'''

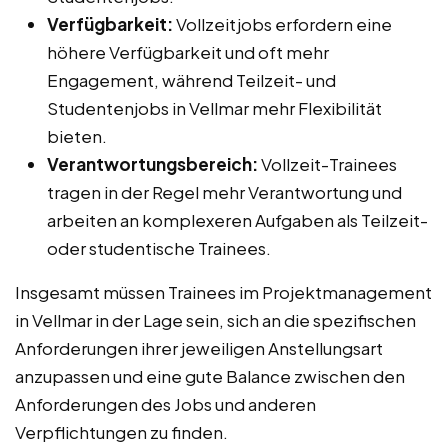
Verfügbarkeit:
Vollzeitjobs erfordern eine
höhere Verfügbarkeit und oft mehr
Engagement, während Teilzeit- und
Studentenjobs in Vellmar mehr Flexibilität
bieten.
Verantwortungsbereich:
Vollzeit-Trainees
tragen in der Regel mehr Verantwortung und
arbeiten an komplexeren Aufgaben als Teilzeit-
oder studentische Trainees.
Insgesamt müssen Trainees im Projektmanagement
in Vellmar in der Lage sein, sich an die spezifischen
Anforderungen ihrer jeweiligen Anstellungsart
anzupassen und eine gute Balance zwischen den
Anforderungen des Jobs und anderen
Verpflichtungen zu finden.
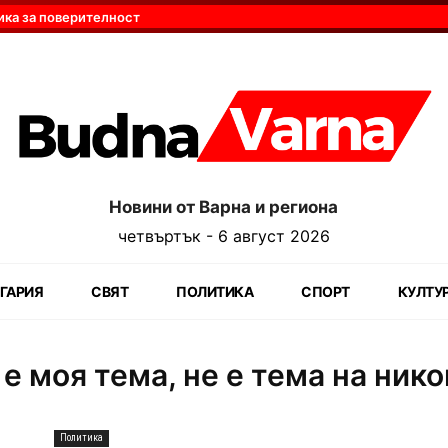
ика за поверителност
Новини от Варна и региона
четвъртък - 6 август 2026
ГАРИЯ
СВЯТ
ПОЛИТИКА
СПОРТ
КУЛТУ
е моя тема, не е тема на нико
Политика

'''

:: Directions for this task ::
Reproduce, word for word, the text read from every one of the entries above, and omit the pictures from your answer.

:: Output for this exercise ::
Verfügbarkeit:
Vollzeitjobs erfordern eine
höhere Verfügbarkeit und oft mehr
Engagement, während Teilzeit- und
Studentenjobs in Vellmar mehr Flexibilität
bieten.
Verantwortungsbereich:
Vollzeit-Trainees
tragen in der Regel mehr Verantwortung und
arbeiten an komplexeren Aufgaben als Teilzeit-
oder studentische Trainees.
Insgesamt müssen Trainees im Projektmanagement
in Vellmar in der Lage sein, sich an die spezifischen
Anforderungen ihrer jeweiligen Anstellungsart
anzupassen und eine gute Balance zwischen den
Anforderungen des Jobs und anderen
Verpflichtungen zu finden.
ика за поверителност
Новини от Варна и региона
четвъртък - 6 август 2026
ГАРИЯ
СВЯТ
ПОЛИТИКА
СПОРТ
КУЛТУ
е моя тема, не е тема на нико
Политика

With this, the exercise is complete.